JUDGE VITTONE: All right. I'll take a look at it tomorrow.

Tomorrow, as I said, Mr. Holcomb, then Price Waterhouse witnesses. I have been handed I guess an updated schedule. Thursday, we will have J. Wesley Clayton. We will not have ICF Kaiser, they are not going to be here?

MS. JANES: No. They're coming on the 23rd.

JUDGE VITTONE: Okay. And Thursday we will have Consultants in Toxicology, Gordon Newell?

MS. JANES: And the Vermont Business and Restaurant Coalition wants to come Friday instead of Thursday.
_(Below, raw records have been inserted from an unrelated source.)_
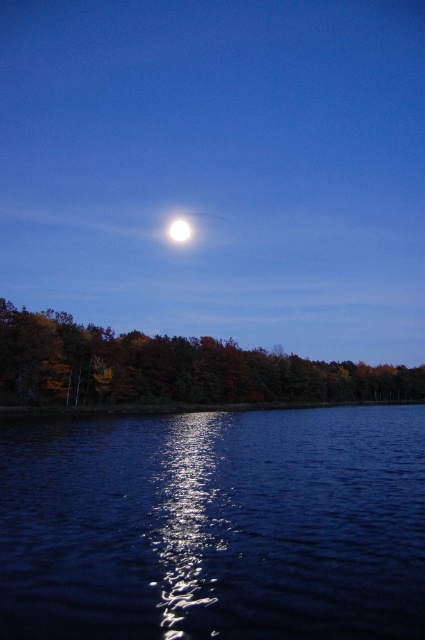
You are standing on the shore looking at the bright white moon at upper center and the glistening dark water at center. If you want to point to the object that is to the right of the other, which one should you point to?

The glistening dark water at center is to the right of the bright white moon at upper center, so you should point to the glistening dark water at center.

You are standing at the center of the image and want to pick up the autumn leaves at lower left. In which direction should you move to reach them?

The autumn leaves at lower left are located at point [172,368], which is to the left and slightly below your current position. Move towards the lower left direction to reach them.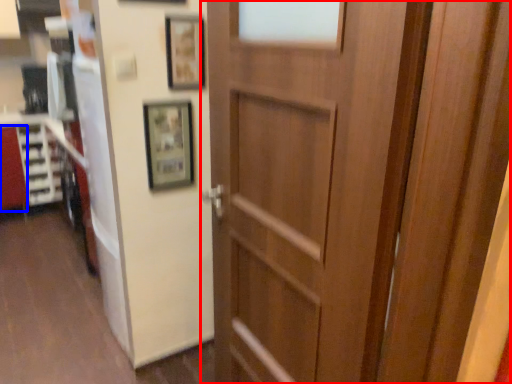
Question: Among these objects, which one is farthest to the camera, door (highlighted by a red box) or cabinetry (highlighted by a blue box)?

Choices:
 (A) door
 (B) cabinetry

Answer: (B)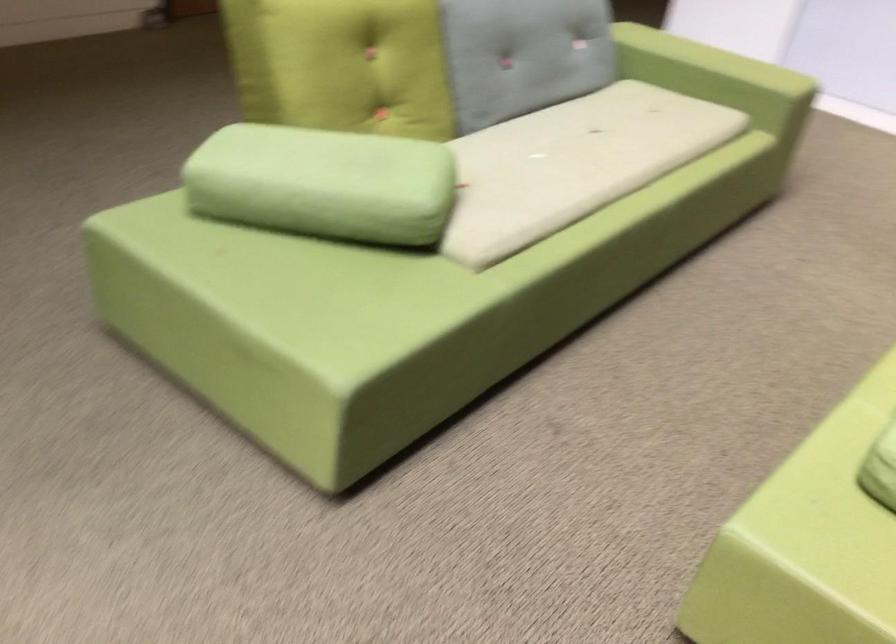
JUDGE VITTONE: Okay. The Vermont Business and Restaurant Coalition will be on Friday, the 13th. Then on Friday we will also have Henry Beale?

MS. SHERMAN: Yes.

JUDGE VITTONE: American Federation of Government Employees, Joe King, is that right?

MS. JANES: Yes, sir.

JUDGE VITTONE: And Tom Pharr, P-H-A-R-R, and a walk-on, Robert Edgar.

MS. SHERMAN: That's correct.

JUDGE VITTONE: Are we going to get all those in?

MS. SHERMAN: We hope so.

JUDGE VITTONE: Okay. See you tomorrow morning at 9:30.